In recent weeks my classmates and I have been reading and discussing our Torah portion Numbers, ch. 9-20 and are starting to work on our dvars (divrei torah, technically), a talk relating to our section, or parsha, or Torah. The idea of a dvar is to go beyond retelling the story into linking the ancient text to modern life.
But it's not like writing a blog post, at least not my kind of blog post. In addition to discussing the portion as a class and reflecting on it individually, we are reading Torah commentary to see what the rabbis, sages and scholars of yore had to say about our parsha.
I came across this quote reading commentary about the section involving the Israelites, tired of wandering the desert* with Moses, complaining to Moses about their lot in life. Some of the sages explained the Israelites were tired, confused, and frightened, hence the complaining (makes sense to me), other commentators explained this as a crisis of faith, not trusting God to see them through. But a handful of modern commentators had a different take on this. They supposed that the Israelites were bored- all their basic needs were met, what with manna from heaven and whatnot, and they had bigger aspirations that they were not able to meet.
That is the context of the following quote. When we feel that sense of boredom, or ennui, maybe it's telling us something.
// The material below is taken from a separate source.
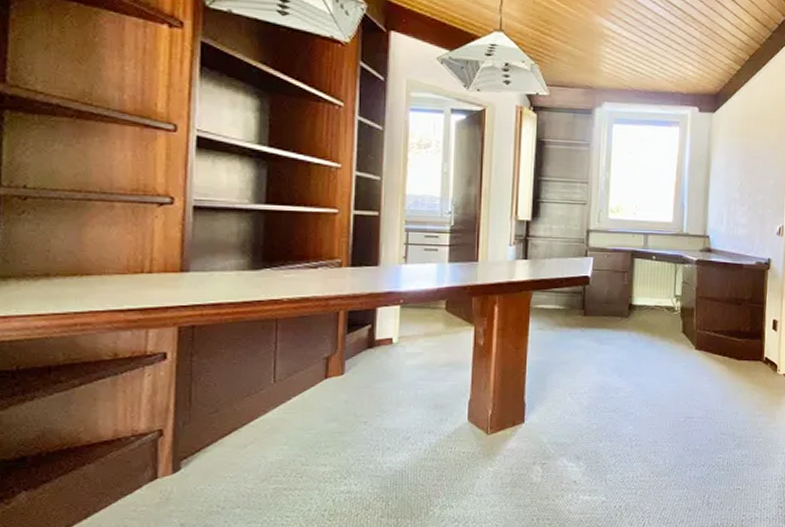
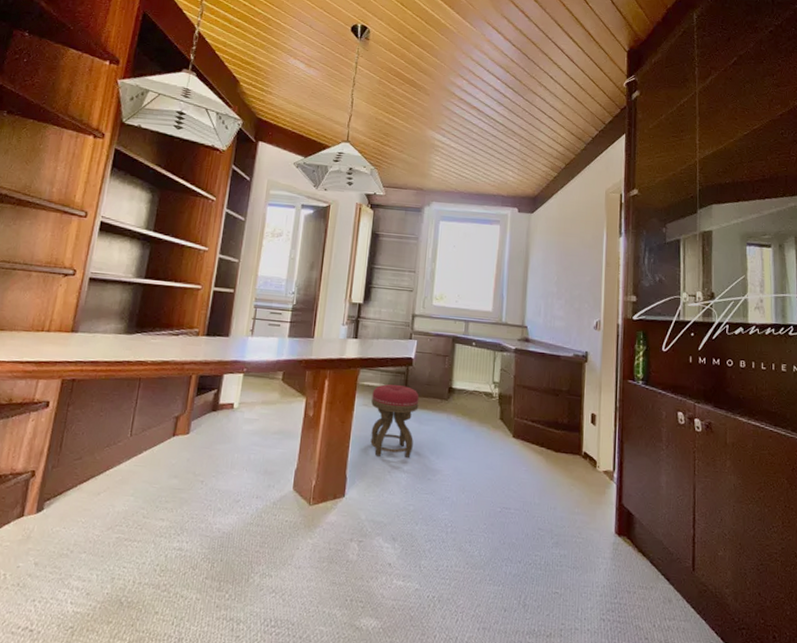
stool: none [547,305,598,380] -> present [370,384,420,457]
Bad will be the day for human beings when they become absolutely content with the life that they are living, with the thoughts that they are thinking, with the deeds that they are doing; when there is not forever beating at the doors of their souls with some great desire to do something larger, which they know they were meant and made to do because they are still, in spite of it all, the Children of God.Philip Brooks
*Thanks to Neilochka for pointing out my Freudian slip of a typo in the original version of this post.